Wagniskapitalinvestoren haben zum Jahresauftakt wieder deutlich mehr Geld in deutsche Startups investiert. Laut CB Insights stieg das Gesamtvolumen hierzulande im ersten Quartal auf 3 Mrd. Dollar – ein Plus von 50% im Vergleich zum Vorquartal. Das letzte Mal, dass innerhalb von einem Quartal mehr als 3 Mrd. Dollar zusammenkamen, ist mittlerweile einige Jahre her.
Interessant dabei ist, dass etwa ein Drittel der jüngsten Summe auf einen Deal entfällt, der bislang offiziell gar nicht bestätigt wurde. So berichtete Bloomberg Anfang März unter Berufung auf Insider, dass das schwäbische Robo-Startup Neura Robotics in Gesprächen über eine Finanzierungsrunde in Höhe von 1,2 Mrd. Dollar stehe. Zu den beteiligten Investoren soll die Kryptobörse Tether gehören, die vergangenes Jahr bereits in den italienischen Neura-Rivalen Generative Bionics investiert hatte. Später hieß es, dass auch Amazon, Qualcomm, Bosch und Scheich Hamad bin Jassim Al Thani – ein Mitglied der katarischen Herrscherfamilie – an der Neura-Runde beteiligt gewesen sein sollen.
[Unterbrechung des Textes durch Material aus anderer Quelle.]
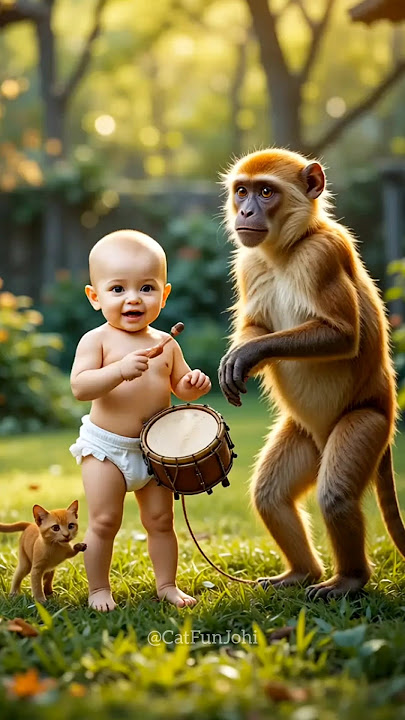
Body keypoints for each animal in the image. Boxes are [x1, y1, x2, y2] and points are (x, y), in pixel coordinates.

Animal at [218, 147, 405, 600]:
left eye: (266, 192)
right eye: (242, 191)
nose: (245, 211)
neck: (285, 252)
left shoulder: (322, 254)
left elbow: (342, 335)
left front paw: (248, 354)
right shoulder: (249, 262)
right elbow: (257, 324)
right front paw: (238, 354)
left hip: (368, 424)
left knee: (335, 493)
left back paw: (349, 580)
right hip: (305, 434)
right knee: (270, 495)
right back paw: (302, 573)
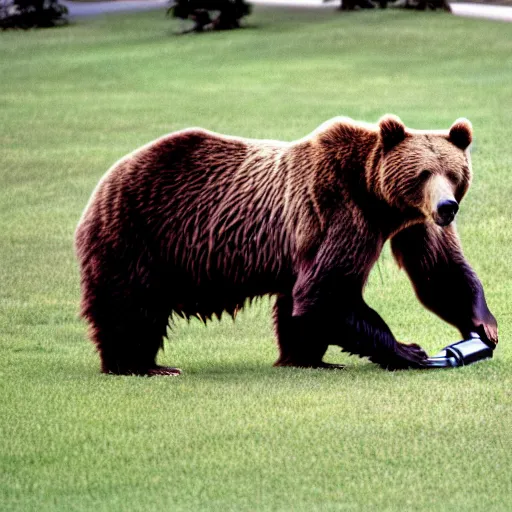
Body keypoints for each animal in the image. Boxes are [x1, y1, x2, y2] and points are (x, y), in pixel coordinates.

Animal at [75, 115, 496, 376]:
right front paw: (410, 350)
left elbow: (439, 272)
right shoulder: (340, 212)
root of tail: (107, 178)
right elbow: (326, 293)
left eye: (453, 173)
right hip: (139, 234)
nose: (447, 206)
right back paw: (142, 365)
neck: (378, 201)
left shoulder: (413, 223)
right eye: (422, 173)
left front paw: (484, 327)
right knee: (130, 307)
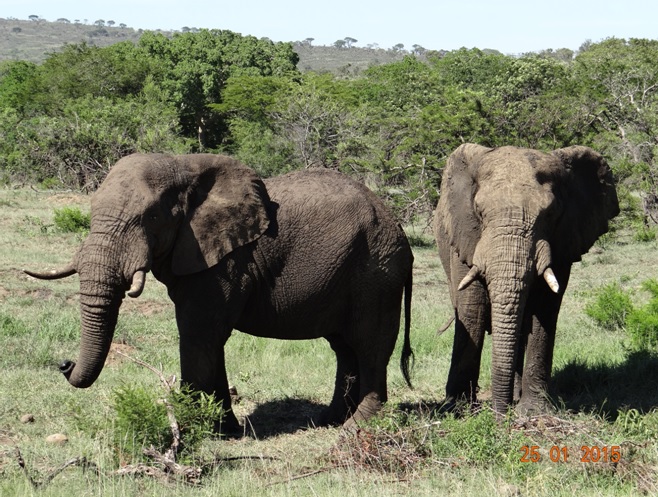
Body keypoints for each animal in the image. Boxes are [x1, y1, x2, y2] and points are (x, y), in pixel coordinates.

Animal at [26, 152, 416, 430]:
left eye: (150, 218)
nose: (64, 363)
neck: (181, 166)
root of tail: (399, 230)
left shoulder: (225, 263)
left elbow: (198, 334)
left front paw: (192, 428)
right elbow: (209, 341)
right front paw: (226, 429)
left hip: (376, 273)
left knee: (369, 345)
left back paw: (357, 427)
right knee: (344, 347)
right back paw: (328, 421)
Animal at [434, 142, 616, 414]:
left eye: (551, 214)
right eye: (479, 211)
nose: (499, 415)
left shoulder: (563, 240)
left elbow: (545, 308)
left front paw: (533, 411)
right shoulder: (465, 235)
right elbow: (472, 308)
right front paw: (459, 409)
CB Insights und auch Pitchbook haben die kolportierte Runde jedenfalls schon in ihren Datenbanken erfasst. Es wäre laut bisherigen Erkenntnissen die EU-weit größte VC-Finanzierung aus dem ersten Quartal. Neura Robotics wurde 2019 gegründet und ist vor allem für seinen humanoiden Roboter “4NE1” bekannt. Das Startup hat aber auch Service- und Industrie-Roboter im Angebot.
Ein weiteres deutsches Startup, das 2019 gegründet wurde, hat daneben gerade einen Deal eingetütet, der in seiner Dimension ebenfalls beachtlich ist – und den es ganz offiziell verkünden konnte. Das Münchner Biotech-Startup Tubulis wird an den US-Pharmakonzern Gilead verkauft, und zwar für bis zu 5 Mrd. Dollar. Tubulis entwickelt Antikörper-Wirkstoff-Konjugate (ADCs), also biologische Wirkstoffe, die als möglicher Gamechanger in der Behandlung von Krebserkrankungen gelten. Denn sie attackieren Krebszellen gezielt, ohne das umliegende gesunde Gewebe zu beschädigen.
Mit diesem Exit setzen die Münchner Maßstäbe in Europa. Denn vergangenes Jahr belief sich die wertmäßig größte Übernahme eines zuvor wagniskapitalfinanzierten Startups laut Pitchbook auf gerade mal bis zu 1,6 Mrd. Dollar. Sie entstand gleichwohl auch im Biotech-Sektor: Der französische Pharmakonzern Sanofi hatte sich im Juli den Londoner Impfstoffentwickler Vicebio geschnappt. Im Jahr zuvor schaffte das auf Augenerkrankungen spezialisierte Londoner Startup Eyebio den größten Exit via Übernahme. Es wurde an den US-Pharmakonzern Merck & Co für bis zu 3 Mrd. Dollar verkauft. 2022 übernahm zudem der dänische Medizintechnikkonzern Coloplast das auf Wundheilung spezialisierte isländische Startup Kerecis für bis zu 1,3 Mrd. Dollar.
Die Investoren von Tubulis dürfte der Deal freuen. Der Hamburger Wirkstoffforscher Evotec, der erstmals im Mai 2022 bei den Münchnern eingestiegen war, rechnet für seine Beteiligung mit Verkaufserlösen von bis zu 158 Mill. Dollar. Zu den weiteren bisherigen Geldgebern zählen unter anderem EQT aus Schweden, Andera Partners aus Frankreich, der US-Vermögensverwalter Wellington und der US-Healthcare-Investor Venrock.